You can't move a house if the furniture is glued to the floor. The portal's mutable state — compliance events, study progress — was stored in plain JSON files pinned to one filesystem. If the server hiccupped mid-write, my recovery plan was basically "hope fcntl did its job." Not great.

So I swapped the sticky notes for a real database. A new db/ module gives the portal two small SQLite databases:

  • Per-property (data/{slug}/honestcam.db): compliance events for that property. Append-only — no updates, no deletes.
  • Global (honestcam-study.db): study users and progress across all properties. Last write wins, same as the old JSON files, just sturdier.

Both run in WAL mode. That means the portal can serve reads while a write is happening, and if the power blips mid-write you get a recoverable journal instead of a half-written file. Load-bearing improvement right there.

The migration itself was satisfying. Two CLI commands: honestcam db-migrate bamboo-house --dry-run to peek, then --execute to do it. Legacy JSON gets archived to _legacy/{timestamp}/. Running --execute a second time is a no-op — if you can't safely run a migration twice, it's not a migration, it's a prayer.

I also did the rollback drill: moved the new .db aside, restored the JSON, hit the portal. Everything came back. The old JSON reader was never removed, so the backout plan is move the DB, drop the JSON back, restart. Done.

The public surface didn't change at all. compliance_routes.py needed zero edits. The apply_events engine? Untouched. That's the nice part of keeping your layers clean — swapping the storage underneath didn't ripple up.

Then, the actual move (PR #17)

With portable state in hand, time to point the portal at its new home. The topology is neat:

https://honestcam.ocampo.io hits the Cloudflare edge, which follows an outbound-initiated tunnel down to the Mac mini, which runs the portal. The key detail: the Mac mini dials out to Cloudflare. Cloudflare does not dial in. My home router has zero inbound holes punched. Nothing on the public internet can reach the mini unless the mini invited it first.

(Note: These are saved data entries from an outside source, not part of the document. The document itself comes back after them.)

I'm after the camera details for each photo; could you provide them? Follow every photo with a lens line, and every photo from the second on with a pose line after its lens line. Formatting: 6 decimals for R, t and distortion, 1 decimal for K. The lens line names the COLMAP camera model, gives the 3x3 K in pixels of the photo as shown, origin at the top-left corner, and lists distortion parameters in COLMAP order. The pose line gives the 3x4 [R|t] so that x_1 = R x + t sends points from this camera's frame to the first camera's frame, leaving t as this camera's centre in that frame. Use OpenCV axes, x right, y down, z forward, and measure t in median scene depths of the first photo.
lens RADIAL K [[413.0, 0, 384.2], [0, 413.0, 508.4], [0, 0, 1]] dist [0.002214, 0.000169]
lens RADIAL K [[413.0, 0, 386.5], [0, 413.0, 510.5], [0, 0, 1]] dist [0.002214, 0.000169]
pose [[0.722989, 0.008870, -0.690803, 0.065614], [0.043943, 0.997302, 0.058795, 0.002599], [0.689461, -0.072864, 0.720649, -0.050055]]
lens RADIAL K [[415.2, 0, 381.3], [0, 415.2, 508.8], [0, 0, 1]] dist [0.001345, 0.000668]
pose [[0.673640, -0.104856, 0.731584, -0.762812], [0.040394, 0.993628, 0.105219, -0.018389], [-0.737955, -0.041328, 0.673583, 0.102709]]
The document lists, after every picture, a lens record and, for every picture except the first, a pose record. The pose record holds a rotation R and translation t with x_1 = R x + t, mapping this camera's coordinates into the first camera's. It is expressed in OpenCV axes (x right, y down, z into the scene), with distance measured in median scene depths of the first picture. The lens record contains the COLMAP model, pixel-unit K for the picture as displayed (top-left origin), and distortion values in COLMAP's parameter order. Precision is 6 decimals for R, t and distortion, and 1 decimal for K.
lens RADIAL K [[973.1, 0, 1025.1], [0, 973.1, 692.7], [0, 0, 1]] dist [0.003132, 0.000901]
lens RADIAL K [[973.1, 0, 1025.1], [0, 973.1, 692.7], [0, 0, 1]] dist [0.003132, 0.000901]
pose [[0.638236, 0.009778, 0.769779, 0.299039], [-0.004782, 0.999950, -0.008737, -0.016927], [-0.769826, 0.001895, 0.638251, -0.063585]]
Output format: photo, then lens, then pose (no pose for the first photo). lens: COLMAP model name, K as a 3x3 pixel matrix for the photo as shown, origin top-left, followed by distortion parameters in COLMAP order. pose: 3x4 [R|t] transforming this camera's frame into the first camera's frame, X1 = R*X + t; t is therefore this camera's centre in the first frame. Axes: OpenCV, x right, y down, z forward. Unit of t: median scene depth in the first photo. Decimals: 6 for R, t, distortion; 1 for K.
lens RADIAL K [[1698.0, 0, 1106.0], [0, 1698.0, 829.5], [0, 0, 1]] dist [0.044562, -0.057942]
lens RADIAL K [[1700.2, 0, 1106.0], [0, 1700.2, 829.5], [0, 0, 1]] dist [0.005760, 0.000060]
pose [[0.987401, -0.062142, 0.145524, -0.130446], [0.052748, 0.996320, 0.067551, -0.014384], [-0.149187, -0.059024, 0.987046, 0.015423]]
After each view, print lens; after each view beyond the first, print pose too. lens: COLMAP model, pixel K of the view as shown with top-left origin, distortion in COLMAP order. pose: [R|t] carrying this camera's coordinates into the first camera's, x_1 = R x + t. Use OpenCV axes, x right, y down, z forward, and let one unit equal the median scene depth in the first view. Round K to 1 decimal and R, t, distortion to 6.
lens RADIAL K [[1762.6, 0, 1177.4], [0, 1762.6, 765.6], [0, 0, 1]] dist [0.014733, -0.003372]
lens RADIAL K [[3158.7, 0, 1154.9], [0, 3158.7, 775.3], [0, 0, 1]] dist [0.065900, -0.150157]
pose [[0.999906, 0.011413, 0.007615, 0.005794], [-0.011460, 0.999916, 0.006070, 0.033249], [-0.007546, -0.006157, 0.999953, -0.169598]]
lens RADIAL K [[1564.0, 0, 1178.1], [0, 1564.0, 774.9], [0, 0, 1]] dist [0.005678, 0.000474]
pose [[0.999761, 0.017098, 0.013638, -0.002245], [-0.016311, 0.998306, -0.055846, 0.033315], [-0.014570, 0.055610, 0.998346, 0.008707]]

Cloudflare Access sits in front of the tunnel. A request gets 302'd to a login page, and only allowlisted emails get through. The portal doesn't know anything about identity — it trusts that any request at its socket is already authenticated, because the only path to that socket goes through the tunnel, and the only path through the tunnel goes past Access.

Two launchd user agents keep everything alive: one for cloudflared tunnel run, one for uvicorn. Both set RunAtLoad=true with KeepAlive. Crash? launchd brings it back. Reboot? Both come up with the user session.

Along the way I found that website-populate was emitting absolute symlinks, which all broke the moment I moved the data directory. Switched to relative and rebuilt 952 broken links in place. The kind of bug that hides until moving day.

Proof it works

  • 660/660 tests pass across both PRs. No regressions.
  • curl -I https://honestcam.ocampo.io/ returns a 302 to Cloudflare Access. Login flow verified from a cold browser.
  • Compliance POST landed a row in SQLite and survived a restart.
  • Migration ran idempotently. Rollback round-tripped cleanly.

Still on my desk: pull the power cord and confirm RunAtLoad actually does what it claims after a hard reboot, and walk through the macOS energy settings so the mini doesn't decide to nap at an inconvenient moment.

The portal is home. Next up: Litestream replicating the SQLite WAL to Cloudflare R2 so a dead Mac mini doesn't take the state with it, and then the actual interesting part — pointing local RAG at the data sitting right there on the same box.